## Homework 3 solutions

**Questions 2 (Amdahl Law) 6 points:** In this exercise, we are considering enhancing a machine by adding vector hardware to it. When a computation is run in vector mode on the vector hardware, it is 12 times faster than the normal mode of execution. We call the percentage of time that could be spent using vector mode, the *percentage of vectorization*.
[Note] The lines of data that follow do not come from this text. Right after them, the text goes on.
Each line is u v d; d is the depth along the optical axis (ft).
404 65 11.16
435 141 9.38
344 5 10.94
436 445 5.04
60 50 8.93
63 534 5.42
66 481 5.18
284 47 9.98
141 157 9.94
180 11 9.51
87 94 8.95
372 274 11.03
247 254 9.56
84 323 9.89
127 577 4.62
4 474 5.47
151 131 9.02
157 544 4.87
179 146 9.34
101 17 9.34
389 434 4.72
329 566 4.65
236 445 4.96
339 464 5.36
- a) Draw a graph that plots the speedup as a function of the percentage of the computation performed in vector mode.
- b) What percentage of vectorization is needed to achieve a speedup of 2?
- c) What percentage of vectorization is needed to achieve one-half the maximum possible speedup attainable from using vector mode?
- d) Suppose you have measured the typical percentage of vectorization to be 70%. The hardware design group estimates that it can speed up the vector hardware to 20 (instead of 12) with significant additional investment. You wonder if the compiler group could increase the percentage of vectorization, instead. What percentage of vectorization would the compiler group need to achieve in order to equal the improvement proposed by the hardware group?
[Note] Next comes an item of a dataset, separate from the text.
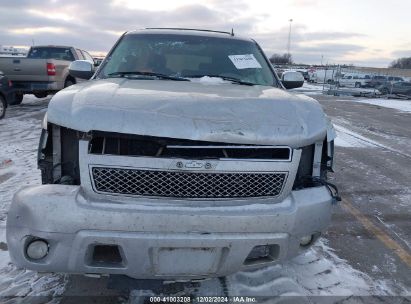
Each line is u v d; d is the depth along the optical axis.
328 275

| Percentage of Vectorization (PV) | Net Speedup                       |
|----------------------------------|-----------------------------------|
| 0                                | 1                                 |
| 25                               | $\frac{1}{0.75 + 0.25/12} = 1.3$  |
| 50                               | $\frac{1}{0.50 + 0.50/12} = 1.85$ |
| 75                               | $\frac{1}{0.25 + 0.75/12} = 3.2$  |
| 100                              | 12                                |



b)  $\frac{1}{(1-PV)+(\frac{PV}{12})} = 2;$  PV = 54.55%

c) Maximum speed-up is 12. One-half of maximum speed up is 6.
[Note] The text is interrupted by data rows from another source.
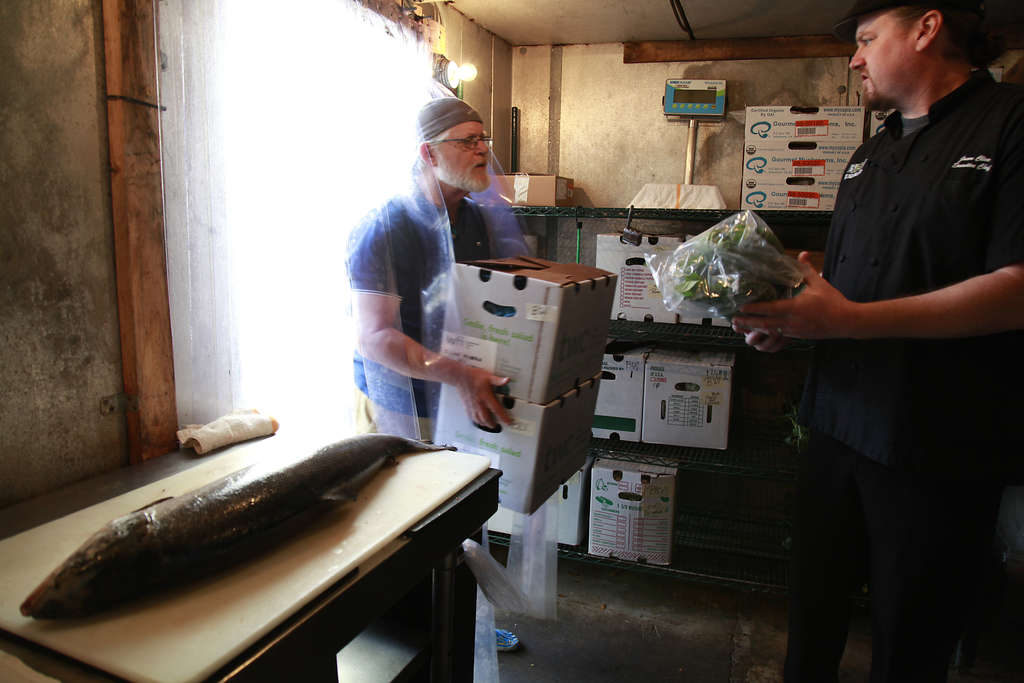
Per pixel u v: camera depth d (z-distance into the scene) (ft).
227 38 4.86
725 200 9.82
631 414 8.20
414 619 4.21
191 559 2.55
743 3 8.05
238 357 5.20
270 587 2.64
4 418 3.59
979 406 4.14
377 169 5.72
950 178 4.12
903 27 4.29
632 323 8.15
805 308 3.90
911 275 4.32
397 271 5.08
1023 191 3.79
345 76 5.93
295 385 5.74
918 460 4.24
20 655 2.27
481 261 4.91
$$\frac{1}{(1-PV)+\left(\frac{PV}{12}\right)} = 6; PV = 90.91\%$$

d) 70% vectorization and 20 times faster hardware yield a net speedup of

$$\frac{1}{0.3 + 0.7/20} = 2.985$$

 $\frac{1}{0.3 + 0.7/20} = 2.985$ To achieve this net speedup by improving the compiler, we must increase the

percentage of vectorization. We have 
$$\frac{1}{(1-PV) + \left(\frac{PV}{20}\right)} = 2.985$$

$$fraction_{vectorized} = 72.54\%$$

**Questions 3** – six points: Consider the execution of 11 instructions, A1, ..., A11 of a thread A, and 8 instructions B1, ..., B8 of a second thread, B, on a single 2-issue pipeline, where in each cycle at most one Rtype instruction and one M-type (Memory type) instruction can be issued but instructions cannot be issued out of order (similar to the superscalar that you implemented in Project 1). Moreover, due to data dependencies and constrains on forwarding in the architecture, a scheduler (instruction dispatcher) has to observe the following:

> A5 should be issued at least 2 cycle after A3 is issued A6 should be issued at least 2 cycle after A4 is issued A9 should be issued at least 4 cycle after A8 is issued B4 should be issued at least 2 cycle after B3 is issued B5 should be issued at least 2 cycle after B4 is issued B6 should be issued at least 1 cycle after B5 is issued

Which leads to the following schedules for each thread when no multithreading is used:

| cycle | R-type issued | M-type issued |
|-------|---------------|---------------|
| 1     | A1            | A2            |
| 2     | A3            |               |
| 3     | A4            |               |
| 4     |               | A5            |
| 5     | A6            | A7            |
| 6     | A8            |               |
| 7     |               |               |
| 8     |               |               |
| 9     |               |               |
| 10    | A9            |               |
| 11    | A10           | A11           |

| cycle | R-type issued | M-type issued |
|-------|---------------|---------------|
| 1     |               | B1            |
| 2     | B3            | B2            |
| 3     |               |               |
| 4     |               | B4            |
| 5     |               |               |
| 6     | B5            |               |
| 7     |               | B6            |
| 8     | B8            | B7            |
| 9     |               |               |
| 10    |               |               |
| 11    |               |               |

Show using three similar tables the schedule if

- a) Coarse grain multithreading is used (switch threads after an idle cycle or after the executing thread terminates)
- b) Fine grained multithreading is used. Consider two variations:
  - b1) threads from A and B are issued strictly in alternate cycles
  - b2) threads issue instructions in alternate cycles, but the order is changed if no instructions can be issued from one thread while some instructions can be issued from the other.
- c) Simultaneous multithreading is used (with priority given to thread A -- that is, if two instructions Ai and Bk, that are of the same type, can be issued in the same cycle, Ai is scheduled)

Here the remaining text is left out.